Table of contents

This is for internal use by the PaaS team. Public-facing documentation is located at docs.cloud.service.gov.uk.

ADR017: cell capacity assignment

Superceded

This has been superceded by ADR021 since November 2017. It has been retained for historical purposes.


Context

We want to ensure our platform remains available when a single AZ fails. This means that we need to have enough spare memory capacity left on cells to cover deploying apps from the failed zone. In case of 3 zones, that means each zone should be able to host 50% more apps (memory capacity wise). We can calculate maximum memory usable by all orgs by doing sum of their quotas. However, in practice much less memory is consumed. This is because

  1. Org quotas come in T-shirt sizes and have considerable size jumps (e.g. 2, 10, 60 100G). You need to reserve next quota if previous one is too small for your needs, yet it doesn’t mean you will be using all the capacity of the larger quota.
  2. App instance memory limits are set as upper memory consumption limit. Because of that, they tend to be set larger for safety. Actual app memory consumption is always lower, many times considerably.

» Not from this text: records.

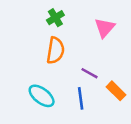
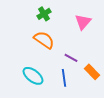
orange semicircle: (55, 50) -> (44, 40), turned -65

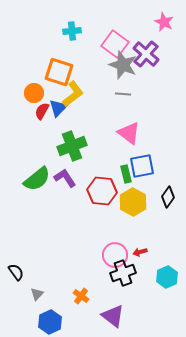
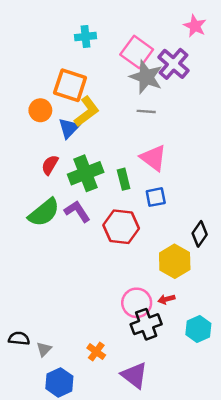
red semicircle: (42, 111) -> (50, 165), moved
blue square: (142, 166) -> (156, 197), moved, size x0.7
green rectangle: (126, 174) -> (124, 179), moved
yellow hexagon: (133, 202) -> (175, 261), moved
black semicircle: (16, 272) -> (19, 338), moved, turned -48

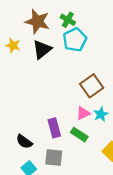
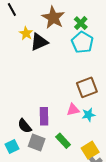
cyan pentagon: (75, 40) -> (82, 42), turned -30
black triangle: (42, 49) -> (39, 42), moved
green rectangle: (79, 135) -> (63, 141), moved
black semicircle: (24, 142) -> (25, 126), moved

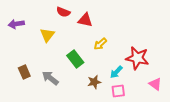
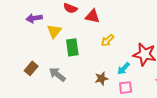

Practical example - this is a snapsot of our prod deployment in Feb 2017:

Memory reserved by orgs: 368640 MB (360 GB)
Memory reserved by apps: 107108 MB (104 GB)
Memory actually used by apps: 32868 (32 GB)

This is not unusual and CF v1 had default overprovisioning factor of 2 (that is, it advertised 2 times more capacity than actual).

Decision

We will maintain at least 50% of total org reserved capacity available when a zone fails. That is, remaining zones will have to be able to cover 50% of total reserved capacity.

Status

Superceded by ADR021.

Consequences

  • We will check if we have enough capacity available whenever we add a new organisation or increase quota of existing one. We will deploy more cells if we need more capacity.
  • We have implemented show-cf-memory-usage makefile target to help us get current org and app reservation and real usage totals.